A second contract worth 128 million euros for communication systems was also close to completion, she said.

First arms deal

It is the first arms agreement with a European country since the lifting in 2004 of a European embargo on weapons sales to Libya, the source added.

French Defense Minister Herve Morin confirmed to RTL television channel earlier Friday that Libya had made a declaration of its intention to buy Milan-type missiles and radio systems.

A multi-ministerial commission had approved the arms deals in February. France would be the first country to deliver weapons to Libya following the end of an international arms embargo on the North African country.

Meanwhile, the Libyans were not officially confirming the deal that President Moammar Gaddafi's son Saif had revealed earlier in the week to the French Press.

"Gadhafi's son does not exercise any official office in this country, which is why what he says is not binding for the state," Arabic newspaper al-Sharq al-Aswat reported Friday, citing a Libyan government official.

Quid pro quo?

Bulgarian nurses waving upon arrival at Sofia airport
The Bulgarian nurses returned to their homeland on July 24Image: AP

Saif al-Islam Gadhafi had told Le Monde newspaper that a deal had been reached between the French and Libyan governments which led to the release last week of six Bulgarian medics who had spent eight years in Libyan custody -- some of it on death row -- for deliberately infecting 400 children with HIV.

The five nurses and one Palestinian-born doctor had been "scapegoats," Saif said, adding that he had never believed they were guilty.

Experts had also cast doubt on their convictions, saying poor hygiene had led to the infections.

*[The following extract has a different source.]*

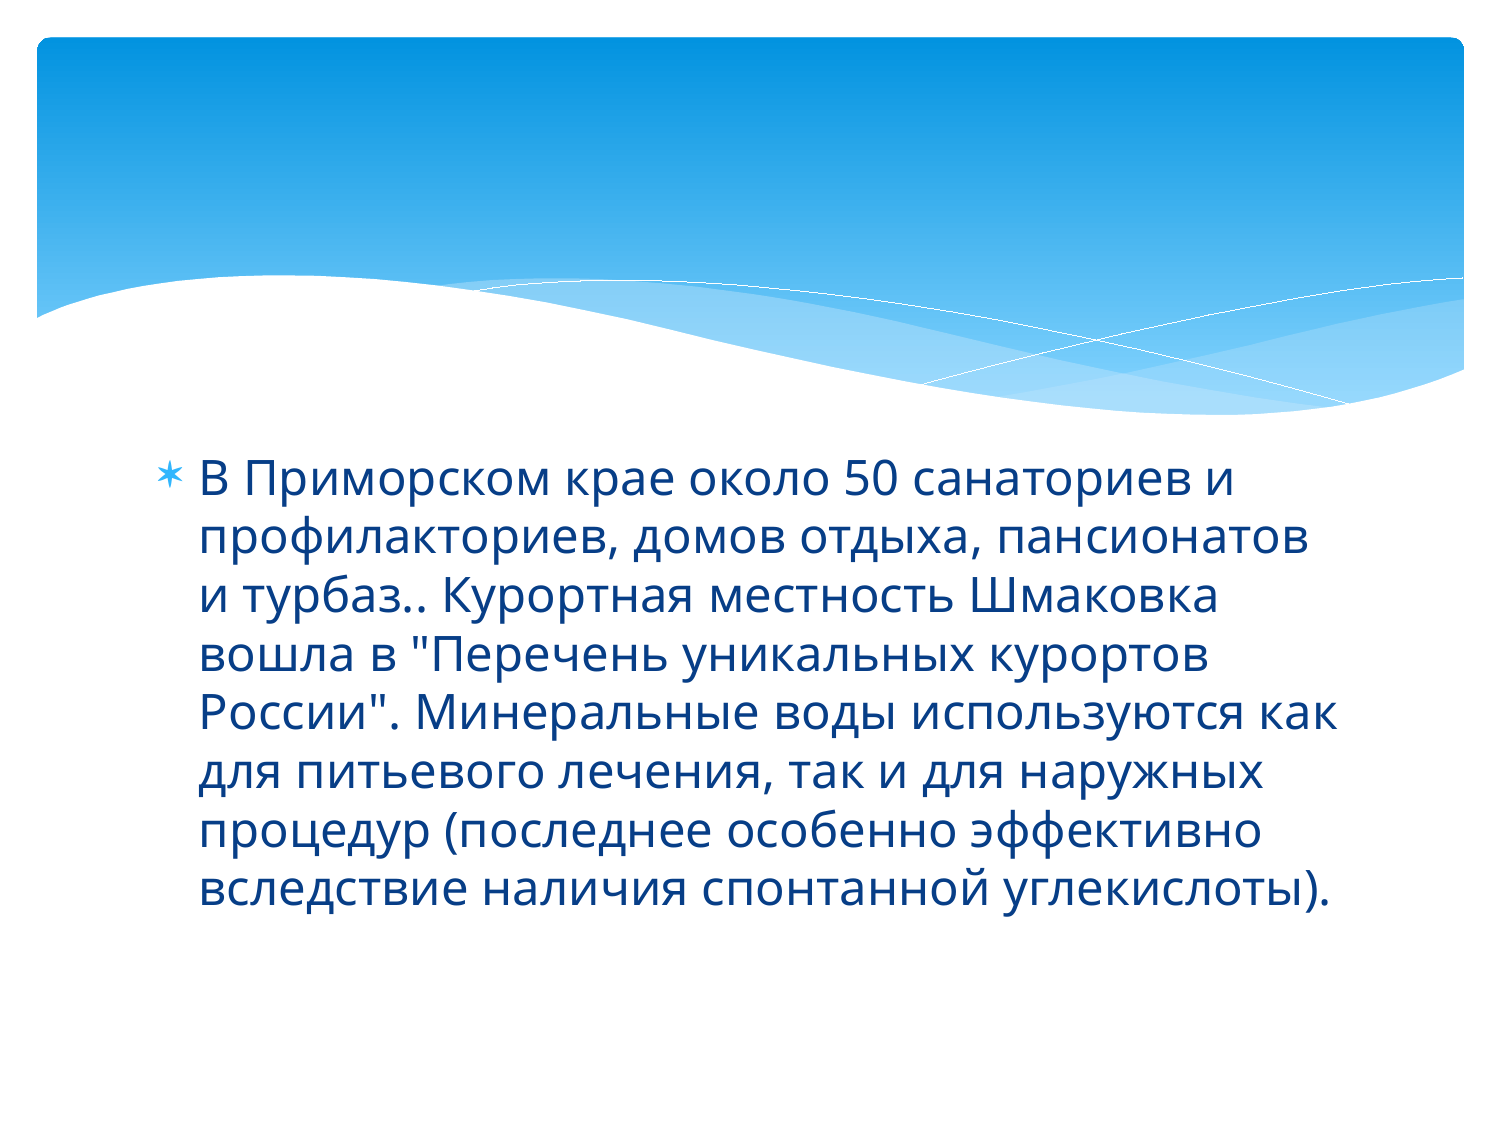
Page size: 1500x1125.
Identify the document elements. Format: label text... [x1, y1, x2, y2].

list В Приморском крае около 50 санаториев и профилакториев, домов отдыха, пансионатов и турбаз.. Курортная местность Шмаковка вошла в "Перечень уникальных курортов России". Минеральные воды используются как для питьевого лечения, так и для наружных процедур (последнее особенно эффективно вследствие наличия спонтанной углекислоты). [143, 438, 1359, 1005]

A foundation led by Saif reached an agreement with Bulgaria and the European Union in July whereby the families of the infected children would receive compensation, which led to the medics' ultimate extradition to Bulgaria last week where they were pardoned.

The government in Sofia announced Thursday that it would forgive Libyan debts of 41 million euros which would be transferred to the International Fund for the Support of AIDS-infected Children in the Libyan port city of Benghazi.

France rejects criticism

Sarkozy and Gadhafi
Sarkozy visited Gadhafi shortly after the Bulgarian nurses were releasedImage: picture alliance / dpa

France has been criticized for signing a memorandum since the medics were released to deliver a nuclear power station to Libya for civilian use.

French President Nicolas Sarkozy has repeatedly denied that there was any connection between the nuclear agreement and the release of the medics.

France's opposition parties have demanded that a commission be set up to look into the arms deals.

"Do we have to sell arms, of all things, to a country like Libya, when Gadhafi stands accused of organizing (terrorist) attacks?" Socialist Party leader Francois Hollande asked.